This Game About Alcohol Abuse Will Break Your Heart

Now that anyone with a PC can play Papo Y Yo, it's time to give this gorgeous game a longer moment in the sun.

Perhaps no game released last year split opinion like Papo Y Yo. The first title from the Montreal indie studio Minority Media, Papo tells the affecting story of a favela boy named Quico, who with the help of a toy robot and the ability to magically transform the architecture of his slum, tries to placate a ravenous but good-natured beast. It's unusually, maybe unprecedentedly personal for a game so polished: It's based, in part, on the relationship between its creator, the Colombian-born Vander Caballero, and his alcoholic father.

Many hailed Papo as a new kind of game: Thematically rich and emotionally mature work from former AAA developers tired of making the same old iterations on three or four blockbusters. Others docked Papo for its repetitive gameplay and some annoying technical hiccups, and were particularly anxious to convey that just because the game is touching and personal and beautiful and mature doesn't mean it's a good game. This attitude seemed to betray a fear that gaming might be entering some kind of weird future in which games were prized for things other than being perfectly-balanced distractions.

Eight months after it first came out on the PlayStation Network, Papo was released today for the PC, and in retrospect, the perspective of the latter group seems particularly silly. How many games, at fifteen dollars, offer a fraction of the originality, the emotional risk, the aesthetic pleasure of Papo? The shelves of GameStop are lined with multimillion shooters that drape themselves in the textures of the favelas, and yet this little game manages a sense of place that puts them to shame. But! it's got "a fog filter out of 1996." Ok. 4/10.

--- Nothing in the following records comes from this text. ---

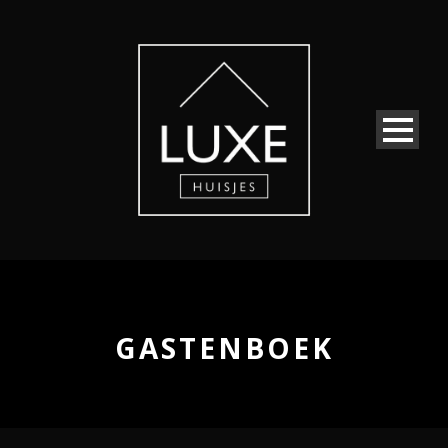
GASTENBOEK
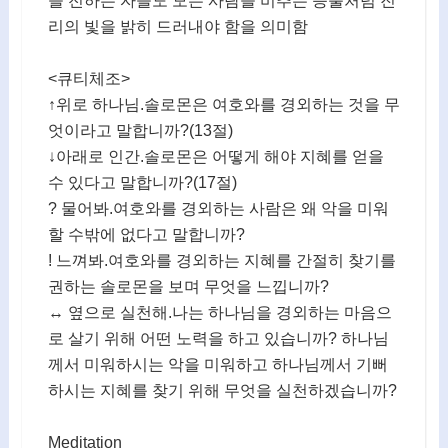
을 전하는 자들도 모든 사람을 비추는 등불처럼 진
리의 빛을 밝히 드러내야 함을 의미함
<큐티체조>
↑위로 하나님.솔로몬은 여호와를 경외하는 것을 무
엇이라고 말합니까?(13절)
↓아래로 인간.솔로몬은 어떻게 해야 지혜를 얻을
수 있다고 말합니까?(17절)
? 물어봐.여호와를 경외하는 사람은 왜 악을 미워
할 수밖에 없다고 말합니까?
! 느껴봐.여호와를 경외하는 지혜를 간절히 찾기를
권하는 솔로몬을 보며 무엇을 느낍니까?
↔ 옆으로 실천해.나는 하나님을 경외하는 마음으
로 살기 위해 어떤 노력을 하고 있습니까? 하나님
께서 미워하시는 악을 미워하고 하나님께서 기뻐
하시는 지혜를 찾기 위해 무엇을 실천하겠습니까?
Meditation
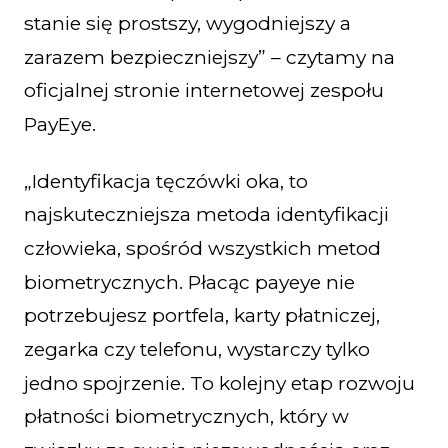
stanie się prostszy, wygodniejszy a
zarazem bezpieczniejszy” – czytamy na
oficjalnej stronie internetowej zespołu
PayEye.
„Identyfikacja tęczówki oka, to
najskuteczniejsza metoda identyfikacji
człowieka, spośród wszystkich metod
biometrycznych. Płacąc payeye nie
potrzebujesz portfela, karty płatniczej,
zegarka czy telefonu, wystarczy tylko
jedno spojrzenie. To kolejny etap rozwoju
płatności biometrycznych, który w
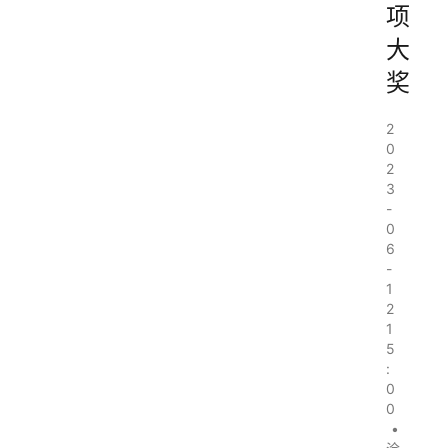
项
大
奖
2
0
2
3
-
0
6
-
1
2
1
5
:
0
0
•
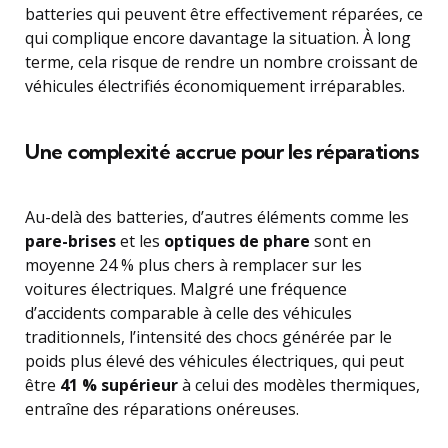
batteries qui peuvent être effectivement réparées, ce
qui complique encore davantage la situation. À long
terme, cela risque de rendre un nombre croissant de
véhicules électrifiés économiquement irréparables.
Une complexité accrue pour les réparations
Au-delà des batteries, d’autres éléments comme les
pare-brises
et les
optiques de phare
sont en
moyenne 24 % plus chers à remplacer sur les
voitures électriques. Malgré une fréquence
d’accidents comparable à celle des véhicules
traditionnels, l’intensité des chocs générée par le
poids plus élevé des véhicules électriques, qui peut
être
41 % supérieur
à celui des modèles thermiques,
entraîne des réparations onéreuses.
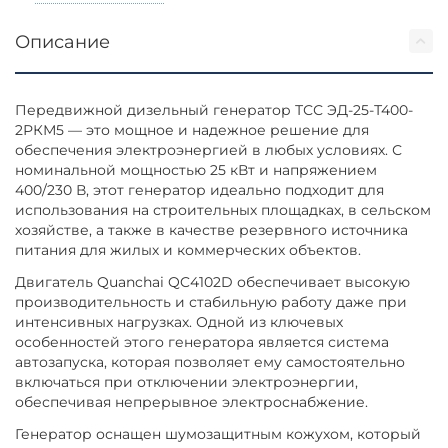
Описание
Передвижной дизельный генератор ТСС ЭД-25-Т400-
2РКМ5 — это мощное и надежное решение для
обеспечения электроэнергией в любых условиях. С
номинальной мощностью 25 кВт и напряжением
400/230 В, этот генератор идеально подходит для
использования на строительных площадках, в сельском
хозяйстве, а также в качестве резервного источника
питания для жилых и коммерческих объектов.
Двигатель Quanchai QC4102D обеспечивает высокую
производительность и стабильную работу даже при
интенсивных нагрузках. Одной из ключевых
особенностей этого генератора является система
автозапуска, которая позволяет ему самостоятельно
включаться при отключении электроэнергии,
обеспечивая непрерывное электроснабжение.
Генератор оснащен шумозащитным кожухом, который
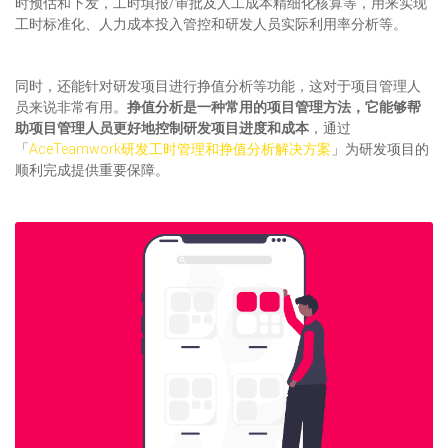
时预估和下发，工时填报/审批及人工成本精细化核算等，用来实现
工时标准化、人力成本投入管控和研发人员实际利用率分析等。
同时，还能针对研发项目进行挣值分析等功能，这对于项目管理人
员来说非常有用。
挣值分析是一种常用的项目管理方法，它能够帮
助项目管理人员更好地控制研发项目进度和成本
，通过
「
AceTeamwork研发工时管理和挣值分析解决方案
」为研发项目的
顺利完成提供重要保障。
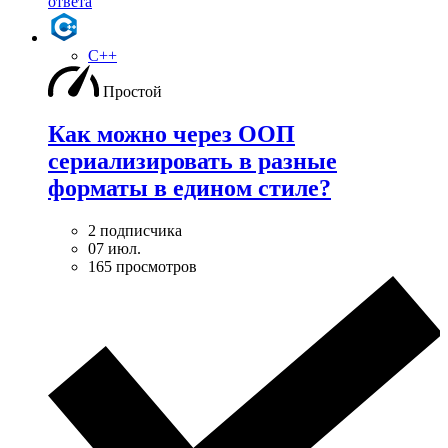
ответа
C++
Простой
Как можно через ООП
сериализировать в разные
форматы в едином стиле?
2 подписчика
07 июл.
165 просмотров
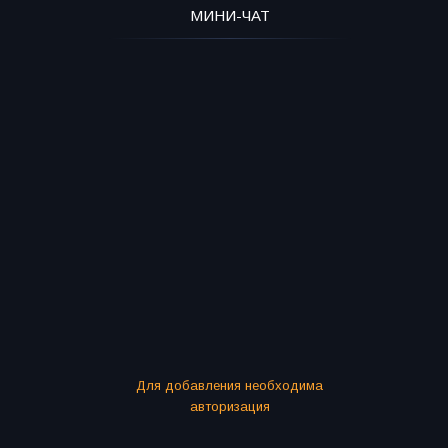
МИНИ-ЧАТ
Для добавления необходима
авторизация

For those of us who play games to be transported, Papo is a particular delight. Running on a good computer, it's hard to imagine that people faulted the game for its looks; here details pop out everywhere, from the leathery hide of the monster, to the kinks in Quico's braids, to the street art festooning pastel slum walls. Brian D'Oliveira's soundtrack, which includes ambient sound captured in the Amazon, suits the setting and the tone of the game beautifully.

The development of Papo y Yo was subsidized by Sony, and while it's gratifying that the dollars of a major corporation are the reason we can experience Minority Media's art in the first place, it's a reality of the exclusive distribution windows that attend these funding deals that a lot of the people who should play and be touched by this game haven't had the chance. (And, as Caballero told Joystiq at GDC, PSN sales alone did not cover the cost of development) Now that it's available on Steam, that should, with any justice, change. If you have any interest in seeing the artistic potential of the medium, and in supporting people who are interested in exploring it, give this game a try.